With the evolution of Natural Language Understanding, number of devices came in the market like Alexa, Google Assistant etc. These devices get activated with the wake word. A wake word is a special word like “Hey Siri”, “OK Google”, and “Alexa”, which activates the devices. Wake word also known as ‘hotword’, ‘trigger word’, and ‘wake up word’ are the phrases which help end users to initialize the devices.
After invoking wake words voice assistant’s records commands from the invoker (user) and acts according to its command. It separates the background noise and act as per instruction.
Types of Wake Words:
There are two kinds of wake word detectors: Universal and Personal.
The Universal Wake word is common for all, actually it is trained over a variety of voices. The model in which it is trained is mostly neural nets. It can be activated by anyone who invokes it. If we compared it with personal wake up words, they are customized and trained locally.
The Universal does not allow random wake words while personal does, though both of them are fed into machine learning.
There are multiple technologies working together which activates wake-up word.
- Listener – There is a number of microphones which listens the wake up word. They filter out the background noise, differentiate between wake up words and others and activate the device. After listening to the voice it also follow the direction from where this voice is coming.
- Built-in Memory – It has a limited memory which normally retains for three seconds to collect the inputs from the user, process it, and delete the data after getting new input. This gets written old data.
- Data Processing- This is done by feeding the input to a series of neural nets which understands the human requirements and responds to it accordingly. Every word it hears passes through multiple layers of testing. This testing determines if the word is the wake word. After the word passes through several layers of verification, and the device evaluates that it was actually the wake word, so that it can start recording.
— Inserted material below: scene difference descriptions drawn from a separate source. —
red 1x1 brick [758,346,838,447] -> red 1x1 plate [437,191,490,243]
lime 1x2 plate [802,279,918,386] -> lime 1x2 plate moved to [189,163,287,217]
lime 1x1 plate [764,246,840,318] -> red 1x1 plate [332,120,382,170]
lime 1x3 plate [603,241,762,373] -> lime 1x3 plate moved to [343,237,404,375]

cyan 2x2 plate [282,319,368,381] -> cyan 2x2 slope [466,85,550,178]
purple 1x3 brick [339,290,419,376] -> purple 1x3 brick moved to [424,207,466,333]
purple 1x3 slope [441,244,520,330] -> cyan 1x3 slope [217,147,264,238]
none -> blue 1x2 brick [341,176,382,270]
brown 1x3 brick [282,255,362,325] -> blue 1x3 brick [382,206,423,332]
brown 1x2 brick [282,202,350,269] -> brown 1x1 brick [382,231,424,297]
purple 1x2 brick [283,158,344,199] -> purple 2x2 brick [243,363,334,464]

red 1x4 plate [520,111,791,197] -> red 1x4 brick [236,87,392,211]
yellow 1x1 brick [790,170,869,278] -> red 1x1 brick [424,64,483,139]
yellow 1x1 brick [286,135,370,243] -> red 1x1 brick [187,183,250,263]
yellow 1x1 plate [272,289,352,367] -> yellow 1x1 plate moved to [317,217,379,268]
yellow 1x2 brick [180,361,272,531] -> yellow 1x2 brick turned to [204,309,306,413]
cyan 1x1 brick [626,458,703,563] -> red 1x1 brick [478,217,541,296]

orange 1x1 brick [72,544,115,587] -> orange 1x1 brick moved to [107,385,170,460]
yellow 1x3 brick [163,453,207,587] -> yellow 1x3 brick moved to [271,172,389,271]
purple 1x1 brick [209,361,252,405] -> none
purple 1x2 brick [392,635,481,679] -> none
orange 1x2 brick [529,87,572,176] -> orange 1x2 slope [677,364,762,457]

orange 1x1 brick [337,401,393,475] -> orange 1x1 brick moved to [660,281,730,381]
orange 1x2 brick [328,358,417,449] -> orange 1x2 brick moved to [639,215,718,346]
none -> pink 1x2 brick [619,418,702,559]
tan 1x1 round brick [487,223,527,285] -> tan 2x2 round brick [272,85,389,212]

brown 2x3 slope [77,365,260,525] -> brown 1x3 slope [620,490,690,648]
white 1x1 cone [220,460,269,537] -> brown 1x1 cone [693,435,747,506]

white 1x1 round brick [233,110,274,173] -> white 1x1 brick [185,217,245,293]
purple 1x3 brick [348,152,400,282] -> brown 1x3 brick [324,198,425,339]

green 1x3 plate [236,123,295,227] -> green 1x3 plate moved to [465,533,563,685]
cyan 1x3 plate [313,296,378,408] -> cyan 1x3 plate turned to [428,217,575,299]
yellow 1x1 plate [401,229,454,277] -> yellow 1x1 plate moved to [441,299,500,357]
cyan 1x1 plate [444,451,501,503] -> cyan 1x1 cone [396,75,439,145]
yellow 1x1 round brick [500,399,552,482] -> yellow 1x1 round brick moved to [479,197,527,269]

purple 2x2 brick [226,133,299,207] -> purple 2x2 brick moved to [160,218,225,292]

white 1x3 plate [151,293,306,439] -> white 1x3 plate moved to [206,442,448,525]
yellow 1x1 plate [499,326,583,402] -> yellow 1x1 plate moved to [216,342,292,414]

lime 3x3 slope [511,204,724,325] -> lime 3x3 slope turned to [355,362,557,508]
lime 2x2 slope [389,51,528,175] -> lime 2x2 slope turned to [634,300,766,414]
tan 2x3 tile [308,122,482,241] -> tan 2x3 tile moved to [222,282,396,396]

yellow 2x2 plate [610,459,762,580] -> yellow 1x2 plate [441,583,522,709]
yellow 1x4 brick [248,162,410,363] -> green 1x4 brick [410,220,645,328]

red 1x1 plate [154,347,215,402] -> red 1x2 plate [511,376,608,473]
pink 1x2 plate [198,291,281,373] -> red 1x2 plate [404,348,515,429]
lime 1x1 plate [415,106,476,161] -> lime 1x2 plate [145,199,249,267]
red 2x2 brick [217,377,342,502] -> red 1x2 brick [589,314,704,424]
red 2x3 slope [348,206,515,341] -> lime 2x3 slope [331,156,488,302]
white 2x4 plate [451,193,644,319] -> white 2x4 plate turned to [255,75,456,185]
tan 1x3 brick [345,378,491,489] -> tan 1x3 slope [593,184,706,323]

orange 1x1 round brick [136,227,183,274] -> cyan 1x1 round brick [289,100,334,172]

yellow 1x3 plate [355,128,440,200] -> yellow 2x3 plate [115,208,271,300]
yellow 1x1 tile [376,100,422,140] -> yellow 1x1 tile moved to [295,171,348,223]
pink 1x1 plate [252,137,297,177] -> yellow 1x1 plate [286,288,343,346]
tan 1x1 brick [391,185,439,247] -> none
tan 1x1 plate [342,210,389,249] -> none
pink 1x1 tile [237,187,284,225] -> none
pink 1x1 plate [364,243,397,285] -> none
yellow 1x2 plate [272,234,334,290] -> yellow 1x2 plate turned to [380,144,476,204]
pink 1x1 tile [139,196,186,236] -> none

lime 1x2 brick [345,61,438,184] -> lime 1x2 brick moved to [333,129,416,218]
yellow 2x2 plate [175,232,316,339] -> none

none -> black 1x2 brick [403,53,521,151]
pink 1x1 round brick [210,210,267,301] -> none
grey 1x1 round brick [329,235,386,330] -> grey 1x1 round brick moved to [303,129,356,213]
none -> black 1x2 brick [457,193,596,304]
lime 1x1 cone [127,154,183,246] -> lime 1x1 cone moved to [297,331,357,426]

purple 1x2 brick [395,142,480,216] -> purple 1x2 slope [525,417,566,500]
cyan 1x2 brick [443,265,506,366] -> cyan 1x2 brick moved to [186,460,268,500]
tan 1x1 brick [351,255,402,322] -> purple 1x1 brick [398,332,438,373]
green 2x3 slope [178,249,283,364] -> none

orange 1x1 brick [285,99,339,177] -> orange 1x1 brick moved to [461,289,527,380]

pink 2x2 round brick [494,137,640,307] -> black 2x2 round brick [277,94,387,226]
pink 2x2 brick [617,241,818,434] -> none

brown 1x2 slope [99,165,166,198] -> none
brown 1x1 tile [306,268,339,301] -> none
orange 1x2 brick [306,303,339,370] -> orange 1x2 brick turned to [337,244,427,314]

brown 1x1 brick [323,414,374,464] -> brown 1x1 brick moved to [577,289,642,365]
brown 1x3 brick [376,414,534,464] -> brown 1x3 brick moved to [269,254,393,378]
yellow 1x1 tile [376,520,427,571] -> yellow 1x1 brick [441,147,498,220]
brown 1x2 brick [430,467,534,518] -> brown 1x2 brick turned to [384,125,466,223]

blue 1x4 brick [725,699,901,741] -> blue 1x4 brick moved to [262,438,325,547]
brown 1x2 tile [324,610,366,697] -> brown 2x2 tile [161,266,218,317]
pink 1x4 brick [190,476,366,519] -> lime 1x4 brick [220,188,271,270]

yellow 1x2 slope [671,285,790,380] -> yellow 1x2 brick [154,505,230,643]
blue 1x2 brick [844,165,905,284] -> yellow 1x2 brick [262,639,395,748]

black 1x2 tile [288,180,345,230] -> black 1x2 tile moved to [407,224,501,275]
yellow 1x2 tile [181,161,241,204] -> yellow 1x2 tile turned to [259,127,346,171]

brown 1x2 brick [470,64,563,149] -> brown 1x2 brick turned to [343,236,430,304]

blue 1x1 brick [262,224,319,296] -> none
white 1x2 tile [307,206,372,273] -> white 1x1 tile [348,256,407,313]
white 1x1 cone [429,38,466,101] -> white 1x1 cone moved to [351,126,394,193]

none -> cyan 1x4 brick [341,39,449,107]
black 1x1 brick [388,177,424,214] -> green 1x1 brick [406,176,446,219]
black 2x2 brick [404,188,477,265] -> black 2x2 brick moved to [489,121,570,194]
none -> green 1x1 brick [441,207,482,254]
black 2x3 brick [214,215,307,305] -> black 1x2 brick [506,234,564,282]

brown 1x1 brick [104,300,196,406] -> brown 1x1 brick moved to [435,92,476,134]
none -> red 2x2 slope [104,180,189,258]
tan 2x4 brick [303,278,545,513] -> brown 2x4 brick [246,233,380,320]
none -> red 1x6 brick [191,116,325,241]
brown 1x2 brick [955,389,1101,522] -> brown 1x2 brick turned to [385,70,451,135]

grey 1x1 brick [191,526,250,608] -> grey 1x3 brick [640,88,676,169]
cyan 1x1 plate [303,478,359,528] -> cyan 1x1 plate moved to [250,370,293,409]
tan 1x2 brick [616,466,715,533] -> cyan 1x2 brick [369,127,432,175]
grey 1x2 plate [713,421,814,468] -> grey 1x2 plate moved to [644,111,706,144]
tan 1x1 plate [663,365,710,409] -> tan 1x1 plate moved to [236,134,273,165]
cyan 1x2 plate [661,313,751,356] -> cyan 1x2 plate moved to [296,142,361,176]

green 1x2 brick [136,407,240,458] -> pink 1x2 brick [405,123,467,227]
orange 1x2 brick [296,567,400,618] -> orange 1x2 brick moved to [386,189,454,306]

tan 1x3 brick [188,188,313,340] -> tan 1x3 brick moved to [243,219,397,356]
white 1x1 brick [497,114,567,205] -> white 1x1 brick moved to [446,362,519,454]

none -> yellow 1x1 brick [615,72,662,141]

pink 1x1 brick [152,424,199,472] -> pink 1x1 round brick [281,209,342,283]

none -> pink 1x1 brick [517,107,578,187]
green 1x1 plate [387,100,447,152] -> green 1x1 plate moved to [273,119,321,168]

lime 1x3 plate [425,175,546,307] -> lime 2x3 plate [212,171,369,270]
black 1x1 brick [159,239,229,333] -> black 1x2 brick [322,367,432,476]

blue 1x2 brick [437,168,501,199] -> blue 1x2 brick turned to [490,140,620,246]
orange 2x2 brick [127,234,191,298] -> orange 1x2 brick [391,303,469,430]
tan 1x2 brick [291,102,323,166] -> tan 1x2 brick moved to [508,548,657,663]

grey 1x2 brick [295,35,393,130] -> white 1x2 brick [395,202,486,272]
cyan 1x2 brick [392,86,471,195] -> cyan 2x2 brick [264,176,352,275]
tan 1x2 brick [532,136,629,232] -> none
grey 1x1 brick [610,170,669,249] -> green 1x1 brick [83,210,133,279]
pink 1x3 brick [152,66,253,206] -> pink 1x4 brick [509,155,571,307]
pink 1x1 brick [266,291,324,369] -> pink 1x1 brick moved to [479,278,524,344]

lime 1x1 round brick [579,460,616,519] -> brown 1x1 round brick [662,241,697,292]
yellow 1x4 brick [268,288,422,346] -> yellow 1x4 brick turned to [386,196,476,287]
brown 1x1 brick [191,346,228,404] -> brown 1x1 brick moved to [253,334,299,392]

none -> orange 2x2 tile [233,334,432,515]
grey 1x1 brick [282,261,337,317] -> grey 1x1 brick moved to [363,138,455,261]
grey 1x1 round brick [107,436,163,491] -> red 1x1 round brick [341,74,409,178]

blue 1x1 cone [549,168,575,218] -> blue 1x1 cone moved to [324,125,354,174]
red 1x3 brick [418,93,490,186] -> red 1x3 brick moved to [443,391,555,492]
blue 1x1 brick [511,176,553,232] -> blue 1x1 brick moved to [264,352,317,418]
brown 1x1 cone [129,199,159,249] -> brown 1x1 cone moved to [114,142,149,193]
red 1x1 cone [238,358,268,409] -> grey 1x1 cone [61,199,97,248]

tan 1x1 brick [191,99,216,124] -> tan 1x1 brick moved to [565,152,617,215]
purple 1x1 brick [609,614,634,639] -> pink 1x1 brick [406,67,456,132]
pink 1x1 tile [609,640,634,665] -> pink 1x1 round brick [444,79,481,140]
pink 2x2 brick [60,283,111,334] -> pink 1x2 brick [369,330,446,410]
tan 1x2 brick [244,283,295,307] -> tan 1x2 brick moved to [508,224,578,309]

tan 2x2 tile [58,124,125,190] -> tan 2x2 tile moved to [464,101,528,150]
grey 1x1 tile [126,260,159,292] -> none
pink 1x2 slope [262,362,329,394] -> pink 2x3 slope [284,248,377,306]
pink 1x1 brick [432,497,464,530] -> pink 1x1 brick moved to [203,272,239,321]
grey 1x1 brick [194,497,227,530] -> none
Performance of Wake word recognition:
We can see or measure the performance of Accuracy of wake word recognition by evaluating the feature like, it should not start recording without someone directly speaking to it. Recognizing the word and not getting it confused with other words is a top priority. The software relies on data that represents every possible way to say the wake up word. This data helps the device determine when the user is speaking to the device. It has to ensure it doesn’t activate by hearing the word in casual conversation or background noise.
Using neural network, device does not start recording when the word Alexa is found in background noise. If someone says, “wake up word,” during a television program, the network should understands that it is not likely that a large number of devices all heard the same word, in the same tone, at the exact same time. It will ignore the sound and not begin recording.
Available wake word systems in the market
a) Raven: This system is based on the Snips Personal Wakeword Detector and works by comparing incoming audio to several pre-recorded templates.
b) Porcupine: Porcupine is a highly-accurate and lightweight wake word engine. It enables building always-listening voice-enabled applications. It is
- using deep neural networks trained in real-world environments.
- compact and computationally-efficient making it perfect for IoT.
- cross-platform. It is implemented in fixed-point ANSI C. Raspberry Pi (all variants), Beagle Bone, Android, iOS, watchOS, Linux (x86_64), Mac (x86_64), Windows (x86_64), and web browsers are supported. Furthermore, Support for various ARM Cortex-A microprocessors and ARM Cortex-M microcontrollers is available for enterprise customers.
- scalable. It can detect multiple always-listening voice commands with no added CPU/memory footprint.
- self-service. Developers can train custom wake phrases using Picovoice Console.
c) Snowboy: Snowboy is an highly customizable hotword detection engine that is embedded real-time and is always listening (even when off-line) compatible with Raspberry Pi, (Ubuntu) Linux, and Mac OS X.
Snowboy is:
- highly customizable allowing you to freely define your own magic hotword such as (but not limited to) “open sesame”, “garage door open”, or “hello dreamhouse”. If you can think it, you can hotword it!
- always listening but protects your privacy because Snowboy does not connect to the Internet or stream your voice anywhere.
- light-weight and embedded allowing you to runs it on Raspberry Pi’s consuming less than 10% CPU on the smallest Pi’s (single-core 700M Hz ARMv6).
- Apache licensed!
Currently, Snowboy supports:
- all versions of Raspberry Pi (with Raspbian based on Debian Jessie 8.0)
- 64bit Mac OS X
- 64bit Ubuntu (12.04 and 14.04)
- iOS
- Android with ARMv7 CPUs
- Pine 64 with Debian Jessie 8.5 (3.10.102)
- Intel Edison with Ubilinux (Debian Wheezy 7.8)
d) Pocket sphinx: one of Carnegie Mellon University’s open source large vocabulary, speaker-independent continuous speech recognition engine.. This is an early release of a research system.